Set task
Transcribe without alteration the stretch of lines below from the line containing "genus: Tectaria" through the line containing "state / province: Cauca", both included.

Dataset items

* * * * *

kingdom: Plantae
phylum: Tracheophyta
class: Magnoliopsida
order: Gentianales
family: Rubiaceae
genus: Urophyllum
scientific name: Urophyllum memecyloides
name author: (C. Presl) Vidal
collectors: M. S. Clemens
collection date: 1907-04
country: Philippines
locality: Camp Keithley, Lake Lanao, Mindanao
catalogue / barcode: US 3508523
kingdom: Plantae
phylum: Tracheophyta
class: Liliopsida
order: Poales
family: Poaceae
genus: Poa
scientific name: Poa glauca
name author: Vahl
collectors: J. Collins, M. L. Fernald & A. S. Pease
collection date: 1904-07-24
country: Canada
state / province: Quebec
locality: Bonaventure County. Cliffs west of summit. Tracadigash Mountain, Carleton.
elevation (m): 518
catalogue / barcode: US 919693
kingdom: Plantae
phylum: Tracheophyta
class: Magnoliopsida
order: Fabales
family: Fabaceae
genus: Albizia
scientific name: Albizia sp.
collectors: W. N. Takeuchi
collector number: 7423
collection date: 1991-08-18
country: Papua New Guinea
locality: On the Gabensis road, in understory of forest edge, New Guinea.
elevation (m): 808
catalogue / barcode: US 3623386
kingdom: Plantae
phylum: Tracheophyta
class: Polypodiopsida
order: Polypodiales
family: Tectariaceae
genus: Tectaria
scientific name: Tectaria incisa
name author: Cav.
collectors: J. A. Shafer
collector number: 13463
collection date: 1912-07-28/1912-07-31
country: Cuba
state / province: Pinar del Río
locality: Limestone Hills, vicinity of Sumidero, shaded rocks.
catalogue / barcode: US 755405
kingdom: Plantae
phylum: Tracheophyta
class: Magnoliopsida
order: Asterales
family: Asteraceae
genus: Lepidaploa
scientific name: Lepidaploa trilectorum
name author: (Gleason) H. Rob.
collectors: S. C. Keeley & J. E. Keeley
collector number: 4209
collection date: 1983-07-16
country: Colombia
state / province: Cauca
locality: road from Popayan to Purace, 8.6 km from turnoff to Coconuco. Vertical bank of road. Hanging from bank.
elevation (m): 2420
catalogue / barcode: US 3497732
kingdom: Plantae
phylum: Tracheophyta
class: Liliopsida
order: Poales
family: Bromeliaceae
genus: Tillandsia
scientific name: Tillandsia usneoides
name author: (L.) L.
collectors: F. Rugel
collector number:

* * * * *

Output of the exercise
genus: Tectaria
scientific name: Tectaria incisa
name author: Cav.
collectors: J. A. Shafer
collector number: 13463
collection date: 1912-07-28/1912-07-31
country: Cuba
state / province: Pinar del Río
locality: Limestone Hills, vicinity of Sumidero, shaded rocks.
catalogue / barcode: US 755405
kingdom: Plantae
phylum: Tracheophyta
class: Magnoliopsida
order: Asterales
family: Asteraceae
genus: Lepidaploa
scientific name: Lepidaploa trilectorum
name author: (Gleason) H. Rob.
collectors: S. C. Keeley & J. E. Keeley
collector number: 4209
collection date: 1983-07-16
country: Colombia
state / province: Cauca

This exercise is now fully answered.